JIA treatment aims to reduce the pain, gain joint function, preserve muscle strength, and to avoid systemic complications (28). Although there is no consensus on JIA treatment, but there are many guidelines released from different rheumatology societies or colleges. NSAIDs have traditionally been the mainstay treatment for all kinds of JIA during the First 4 to 6 weeks of the initial treatment either alone or with combination with Intra-articular steroid injection. In case of inadequate response; DMARD was started, and methotrexate (MTX) is the most common DMARD used, and in case of failure, no response or intolerance a switch to another DMARD or add on Biological agent is introduced. (30, 31)

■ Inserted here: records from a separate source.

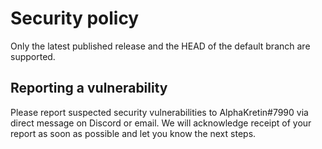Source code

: # Security policy

Only the latest published release and the HEAD of the default branch are supported.

## Reporting a vulnerability

Please report suspected security vulnerabilities to AlphaKretin#7990 via direct message on Discord or email. We will acknowledge receipt of your report as soon as possible and let you know the next steps.
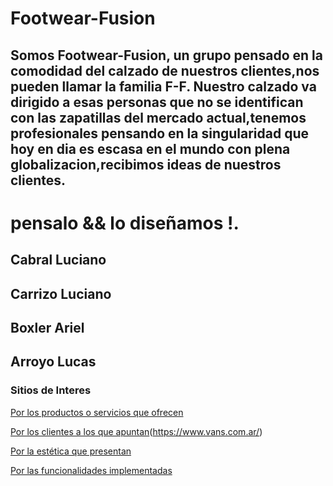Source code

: # Footwear-Fusion

## Somos Footwear-Fusion, un grupo pensado en la comodidad del calzado de nuestros clientes,nos pueden llamar la familia F-F. Nuestro calzado va dirigido a esas personas que no se identifican con las zapatillas del mercado actual,tenemos profesionales pensando en la singularidad que hoy en dia es escasa en el mundo con plena globalizacion,recibimos ideas de nuestros clientes.
# **pensalo && lo diseñamos !.** 

## Cabral Luciano
## Carrizo Luciano
## Boxler Ariel 
## Arroyo Lucas



### Sitios de Interes

[Por los productos o servicios que ofrecen](https://www.cajondelasmuchascosas.com/)

[Por los clientes a los que apuntan](https://www.nike.com.ar/)(https://www.vans.com.ar/)

[Por la estética que presentan](https://www.newbalance.com.ar/)

[Por las funcionalidades implementadas](https://www.mercadolibre.com.ar/)
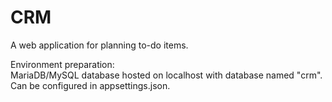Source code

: # CRM
A web application for planning to-do items.<br>

Environment preparation:<br>
MariaDB/MySQL database hosted on localhost with database named "crm". Can be configured in appsettings.json.
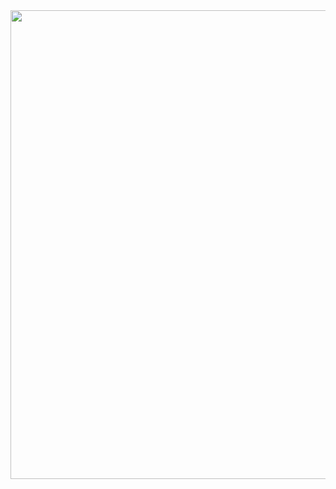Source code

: <div align="center">
<img src="https://imgur.com/nn78icE.png" alt="Logo" width="1500" height="750">
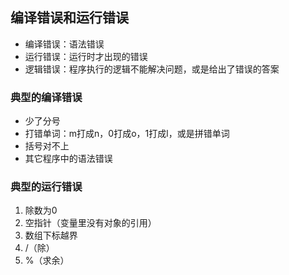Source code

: ## 编译错误和运行错误
* 编译错误：语法错误  
* 运行错误：运行时才出现的错误  
* 逻辑错误：程序执行的逻辑不能解决问题，或是给出了错误的答案  

### 典型的编译错误
* 少了分号  
* 打错单词：m打成n，0打成o，1打成l，或是拼错单词  
* 括号对不上
* 其它程序中的语法错误  

### 典型的运行错误  
1. 除数为0  
2. 空指针（变量里没有对象的引用）  
3. 数组下标越界  
4. /（除）
5. %（求余）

Non-steroidal anti-inflammatory drugs (NSAIDs) were used in 174/210 (82.8%) oligoarticular 103/115 (89.2%), systemic JIA 35/36 (96.7%), at diagnosis or during their disease course. A higher percentage of 99% of oligoarticular JIA patients in central Italy received NSAIDs (29).
Methotrexate is cornerstone treatment in Oligoarticular, polyarticular JIA and in systemic JIA with articular inflammation predominance (32), in our cohort, MTX was used in 81.4% of cases 76.7% of oligoarticular JIA,100% in polyarticular and 90% in systemic arthritis, while MTX was used in 66% of cases in Omani study (11). Other DMARDs were used in cases of MTX toxicity or intolerance, leflunomide 6/210 (2.8%), Sulfasalazine 2 (0.95%), myfortic (MMF) were used in one patient, hydroxychloroquine was used in 4/210 (1.9%) of cases.
Biological treatment found to be safe and effective in severe JIA or refractory cases to synthetic DMARDs (33), in our cohort biological agents were used in 105/210 (50%), and they include Anti-TNF (Tumor necrosis factor) which is a cytokine play role in the pathogenesis of JIA and found in increased levels in the synovial fluid. Tocilizumab a monoclonal antibody directed against IL-6 receptor; increased serum levels found in systemic arthritis, Anakinra is a human recombinant IL-1 receptor antagonist and play a role in the pathogenesis of JIA and is a preferred treatment of systemic arthritis, Rituximab is a human monoclonal antibody directed against CD20 lymphocytes leading to increase B-cell apoptosis and decrease mature B cell expressing CD20 (34), anti-TNF drugs were used in our cohort in 74/210 (35.2%) in which infliximab was the commonest anti-TNF used 30/210 (14.2%), followed by Etanercept 25/210 (12%) while Adalimumab was used in 15/210 (7.1%) and Golimumab in four patients (1.9%). when compare our results in using biological DMARDs with regional data as in Saudi Arabia9, where biological DMARDS were used in 28.4%, with adalimumab being commonest biological treatment, this difference could be explained by that our cohort is larger and the easy accessibility to biological treatment when applying the treat to target strategy. Thirty-eight patients (18%) in our cohort used more than one biological agent, and this group of patients reflects the more severe course in our cohort, and most of them switched to another biological agent due to the inefficiency of the previous agents
Tocilizumab was used in 8% (17/210 of them thirteen patients with systemic arthritis), Anakinra (IL-1 antagonist) was used in one patient (0.5%) with systemic arthritis, Rituximab was used in 8/210 (3.8%) five patients were with systemic arthritis resistant to immunosuppressive, steroid and other conventional biological treatment. A study done by E. Alexeeva et al (35) showed that rituximab may be effective in severe systemic arthritis that is resistant to immunosuppressive treatment and glucocorticoid therapy and other biological treatment.